▸ **VOTRE MISSION**:
Extrayez le texte de toutes les entrées en reproduisant chaque ligne à l'identique, s'il vous plaît.

▸ **LES ENTRÉES**:
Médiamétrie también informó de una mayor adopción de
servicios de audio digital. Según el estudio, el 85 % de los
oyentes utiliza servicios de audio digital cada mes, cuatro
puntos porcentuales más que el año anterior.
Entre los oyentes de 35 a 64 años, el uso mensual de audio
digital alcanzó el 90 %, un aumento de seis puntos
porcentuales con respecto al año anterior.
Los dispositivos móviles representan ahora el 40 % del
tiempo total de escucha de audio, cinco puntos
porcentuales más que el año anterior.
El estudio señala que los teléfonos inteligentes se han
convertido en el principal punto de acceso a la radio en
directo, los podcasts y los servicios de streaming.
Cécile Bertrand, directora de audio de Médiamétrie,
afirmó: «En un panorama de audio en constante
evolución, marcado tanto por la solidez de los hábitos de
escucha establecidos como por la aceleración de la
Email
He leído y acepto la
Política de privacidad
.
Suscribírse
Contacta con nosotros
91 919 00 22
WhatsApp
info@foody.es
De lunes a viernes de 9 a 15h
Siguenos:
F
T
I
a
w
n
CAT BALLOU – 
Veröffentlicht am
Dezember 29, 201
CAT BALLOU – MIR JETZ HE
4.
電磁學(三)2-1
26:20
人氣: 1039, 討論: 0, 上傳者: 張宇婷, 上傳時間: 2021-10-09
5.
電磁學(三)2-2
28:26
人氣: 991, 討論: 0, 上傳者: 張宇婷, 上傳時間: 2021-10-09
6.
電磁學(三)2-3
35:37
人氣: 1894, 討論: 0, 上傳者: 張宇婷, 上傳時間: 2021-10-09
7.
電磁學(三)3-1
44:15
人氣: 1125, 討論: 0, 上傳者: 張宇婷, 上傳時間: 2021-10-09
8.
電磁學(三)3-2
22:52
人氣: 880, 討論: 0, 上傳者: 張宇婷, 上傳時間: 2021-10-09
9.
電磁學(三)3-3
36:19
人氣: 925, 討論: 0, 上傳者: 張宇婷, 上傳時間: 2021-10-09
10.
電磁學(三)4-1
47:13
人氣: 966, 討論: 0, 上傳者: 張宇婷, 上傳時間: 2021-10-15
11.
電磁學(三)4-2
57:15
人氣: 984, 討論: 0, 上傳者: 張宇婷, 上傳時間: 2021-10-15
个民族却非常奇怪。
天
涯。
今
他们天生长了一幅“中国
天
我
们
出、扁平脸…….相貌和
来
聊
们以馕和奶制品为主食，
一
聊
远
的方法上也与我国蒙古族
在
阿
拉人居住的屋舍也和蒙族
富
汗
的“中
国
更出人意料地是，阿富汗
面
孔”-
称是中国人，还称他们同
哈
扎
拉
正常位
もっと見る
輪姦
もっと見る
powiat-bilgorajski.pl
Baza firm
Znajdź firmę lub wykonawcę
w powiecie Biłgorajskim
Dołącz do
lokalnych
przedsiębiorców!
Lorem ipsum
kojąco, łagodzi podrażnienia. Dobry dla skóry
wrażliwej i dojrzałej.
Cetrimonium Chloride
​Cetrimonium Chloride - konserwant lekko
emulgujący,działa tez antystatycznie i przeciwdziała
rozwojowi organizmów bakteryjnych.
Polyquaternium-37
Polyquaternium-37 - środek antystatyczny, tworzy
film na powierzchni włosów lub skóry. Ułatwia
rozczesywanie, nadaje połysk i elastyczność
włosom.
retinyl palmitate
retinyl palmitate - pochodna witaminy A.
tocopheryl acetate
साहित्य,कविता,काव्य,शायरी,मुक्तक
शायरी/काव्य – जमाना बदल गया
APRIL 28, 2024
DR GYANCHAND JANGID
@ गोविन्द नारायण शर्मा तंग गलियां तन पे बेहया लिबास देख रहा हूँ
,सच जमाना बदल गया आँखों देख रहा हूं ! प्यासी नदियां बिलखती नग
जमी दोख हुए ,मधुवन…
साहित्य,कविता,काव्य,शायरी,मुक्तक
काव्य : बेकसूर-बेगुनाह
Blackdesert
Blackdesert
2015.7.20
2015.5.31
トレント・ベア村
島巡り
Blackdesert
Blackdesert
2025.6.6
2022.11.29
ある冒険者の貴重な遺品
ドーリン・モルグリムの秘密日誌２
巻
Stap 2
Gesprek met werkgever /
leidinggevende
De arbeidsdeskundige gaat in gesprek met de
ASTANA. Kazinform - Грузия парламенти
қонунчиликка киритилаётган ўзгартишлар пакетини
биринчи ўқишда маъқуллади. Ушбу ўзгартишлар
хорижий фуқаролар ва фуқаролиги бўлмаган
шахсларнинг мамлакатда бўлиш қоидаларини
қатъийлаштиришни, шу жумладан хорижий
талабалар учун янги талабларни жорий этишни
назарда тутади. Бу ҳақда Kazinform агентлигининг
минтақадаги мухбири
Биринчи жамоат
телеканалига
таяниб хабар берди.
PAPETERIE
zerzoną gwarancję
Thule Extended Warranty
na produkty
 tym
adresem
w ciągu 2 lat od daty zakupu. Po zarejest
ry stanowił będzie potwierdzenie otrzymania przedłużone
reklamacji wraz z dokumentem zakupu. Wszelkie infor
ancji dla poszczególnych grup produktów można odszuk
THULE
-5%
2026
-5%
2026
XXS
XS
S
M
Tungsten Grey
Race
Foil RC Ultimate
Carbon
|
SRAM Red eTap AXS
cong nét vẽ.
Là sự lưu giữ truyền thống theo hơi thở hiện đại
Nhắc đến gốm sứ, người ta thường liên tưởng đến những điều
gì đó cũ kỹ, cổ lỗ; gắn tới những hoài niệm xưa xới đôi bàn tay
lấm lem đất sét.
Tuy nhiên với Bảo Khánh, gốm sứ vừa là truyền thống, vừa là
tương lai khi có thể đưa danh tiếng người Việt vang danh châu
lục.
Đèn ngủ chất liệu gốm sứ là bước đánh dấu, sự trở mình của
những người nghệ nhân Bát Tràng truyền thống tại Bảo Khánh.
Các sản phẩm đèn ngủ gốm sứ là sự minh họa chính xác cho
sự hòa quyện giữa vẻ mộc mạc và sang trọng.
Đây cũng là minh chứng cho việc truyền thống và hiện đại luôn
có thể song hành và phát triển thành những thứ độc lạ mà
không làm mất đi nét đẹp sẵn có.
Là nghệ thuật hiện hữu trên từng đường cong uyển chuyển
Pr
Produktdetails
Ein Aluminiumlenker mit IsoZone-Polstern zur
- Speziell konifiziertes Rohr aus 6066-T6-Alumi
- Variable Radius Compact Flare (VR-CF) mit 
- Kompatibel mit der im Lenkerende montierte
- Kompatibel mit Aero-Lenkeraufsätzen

▸ **ZONE DE RÉPONSE**:
Médiamétrie también informó de una mayor adopción de
servicios de audio digital. Según el estudio, el 85 % de los
oyentes utiliza servicios de audio digital cada mes, cuatro
puntos porcentuales más que el año anterior.
Entre los oyentes de 35 a 64 años, el uso mensual de audio
digital alcanzó el 90 %, un aumento de seis puntos
porcentuales con respecto al año anterior.
Los dispositivos móviles representan ahora el 40 % del
tiempo total de escucha de audio, cinco puntos
porcentuales más que el año anterior.
El estudio señala que los teléfonos inteligentes se han
convertido en el principal punto de acceso a la radio en
directo, los podcasts y los servicios de streaming.
Cécile Bertrand, directora de audio de Médiamétrie,
afirmó: «En un panorama de audio en constante
evolución, marcado tanto por la solidez de los hábitos de
escucha establecidos como por la aceleración de la
Email
He leído y acepto la
Política de privacidad
.
Suscribírse
Contacta con nosotros
91 919 00 22
WhatsApp
info@foody.es
De lunes a viernes de 9 a 15h
Siguenos:
F
T
I
a
w
n
CAT BALLOU – 
Veröffentlicht am
Dezember 29, 201
CAT BALLOU – MIR JETZ HE
4.
電磁學(三)2-1
26:20
人氣: 1039, 討論: 0, 上傳者: 張宇婷, 上傳時間: 2021-10-09
5.
電磁學(三)2-2
28:26
人氣: 991, 討論: 0, 上傳者: 張宇婷, 上傳時間: 2021-10-09
6.
電磁學(三)2-3
35:37
人氣: 1894, 討論: 0, 上傳者: 張宇婷, 上傳時間: 2021-10-09
7.
電磁學(三)3-1
44:15
人氣: 1125, 討論: 0, 上傳者: 張宇婷, 上傳時間: 2021-10-09
8.
電磁學(三)3-2
22:52
人氣: 880, 討論: 0, 上傳者: 張宇婷, 上傳時間: 2021-10-09
9.
電磁學(三)3-3
36:19
人氣: 925, 討論: 0, 上傳者: 張宇婷, 上傳時間: 2021-10-09
10.
電磁學(三)4-1
47:13
人氣: 966, 討論: 0, 上傳者: 張宇婷, 上傳時間: 2021-10-15
11.
電磁學(三)4-2
57:15
人氣: 984, 討論: 0, 上傳者: 張宇婷, 上傳時間: 2021-10-15
个民族却非常奇怪。
天
涯。
今
他们天生长了一幅“中国
天
我
们
出、扁平脸…….相貌和
来
聊
们以馕和奶制品为主食，
一
聊
远
的方法上也与我国蒙古族
在
阿
拉人居住的屋舍也和蒙族
富
汗
的“中
国
更出人意料地是，阿富汗
面
孔”-
称是中国人，还称他们同
哈
扎
拉
正常位
もっと見る
輪姦
もっと見る
powiat-bilgorajski.pl
Baza firm
Znajdź firmę lub wykonawcę
w powiecie Biłgorajskim
Dołącz do
lokalnych
przedsiębiorców!
Lorem ipsum
kojąco, łagodzi podrażnienia. Dobry dla skóry
wrażliwej i dojrzałej.
Cetrimonium Chloride
​Cetrimonium Chloride - konserwant lekko
emulgujący,działa tez antystatycznie i przeciwdziała
rozwojowi organizmów bakteryjnych.
Polyquaternium-37
Polyquaternium-37 - środek antystatyczny, tworzy
film na powierzchni włosów lub skóry. Ułatwia
rozczesywanie, nadaje połysk i elastyczność
włosom.
retinyl palmitate
retinyl palmitate - pochodna witaminy A.
tocopheryl acetate
साहित्य,कविता,काव्य,शायरी,मुक्तक
शायरी/काव्य – जमाना बदल गया
APRIL 28, 2024
DR GYANCHAND JANGID
@ गोविन्द नारायण शर्मा तंग गलियां तन पे बेहया लिबास देख रहा हूँ
,सच जमाना बदल गया आँखों देख रहा हूं ! प्यासी नदियां बिलखती नग
जमी दोख हुए ,मधुवन…
साहित्य,कविता,काव्य,शायरी,मुक्तक
काव्य : बेकसूर-बेगुनाह
Blackdesert
Blackdesert
2015.7.20
2015.5.31
トレント・ベア村
島巡り
Blackdesert
Blackdesert
2025.6.6
2022.11.29
ある冒険者の貴重な遺品
ドーリン・モルグリムの秘密日誌２
巻
Stap 2
Gesprek met werkgever /
leidinggevende
De arbeidsdeskundige gaat in gesprek met de
ASTANA. Kazinform - Грузия парламенти
қонунчиликка киритилаётган ўзгартишлар пакетини
биринчи ўқишда маъқуллади. Ушбу ўзгартишлар
хорижий фуқаролар ва фуқаролиги бўлмаган
шахсларнинг мамлакатда бўлиш қоидаларини
қатъийлаштиришни, шу жумладан хорижий
талабалар учун янги талабларни жорий этишни
назарда тутади. Бу ҳақда Kazinform агентлигининг
минтақадаги мухбири
Биринчи жамоат
телеканалига
таяниб хабар берди.
PAPETERIE
zerzoną gwarancję
Thule Extended Warranty
na produkty
 tym
adresem
w ciągu 2 lat od daty zakupu. Po zarejest
ry stanowił będzie potwierdzenie otrzymania przedłużone
reklamacji wraz z dokumentem zakupu. Wszelkie infor
ancji dla poszczególnych grup produktów można odszuk
THULE
-5%
2026
-5%
2026
XXS
XS
S
M
Tungsten Grey
Race
Foil RC Ultimate
Carbon
|
SRAM Red eTap AXS
cong nét vẽ.
Là sự lưu giữ truyền thống theo hơi thở hiện đại
Nhắc đến gốm sứ, người ta thường liên tưởng đến những điều
gì đó cũ kỹ, cổ lỗ; gắn tới những hoài niệm xưa xới đôi bàn tay
lấm lem đất sét.
Tuy nhiên với Bảo Khánh, gốm sứ vừa là truyền thống, vừa là
tương lai khi có thể đưa danh tiếng người Việt vang danh châu
lục.
Đèn ngủ chất liệu gốm sứ là bước đánh dấu, sự trở mình của
những người nghệ nhân Bát Tràng truyền thống tại Bảo Khánh.
Các sản phẩm đèn ngủ gốm sứ là sự minh họa chính xác cho
sự hòa quyện giữa vẻ mộc mạc và sang trọng.
Đây cũng là minh chứng cho việc truyền thống và hiện đại luôn
có thể song hành và phát triển thành những thứ độc lạ mà
không làm mất đi nét đẹp sẵn có.
Là nghệ thuật hiện hữu trên từng đường cong uyển chuyển
Pr
Produktdetails
Ein Aluminiumlenker mit IsoZone-Polstern zur
- Speziell konifiziertes Rohr aus 6066-T6-Alumi
- Variable Radius Compact Flare (VR-CF) mit 
- Kompatibel mit der im Lenkerende montierte
- Kompatibel mit Aero-Lenkeraufsätzen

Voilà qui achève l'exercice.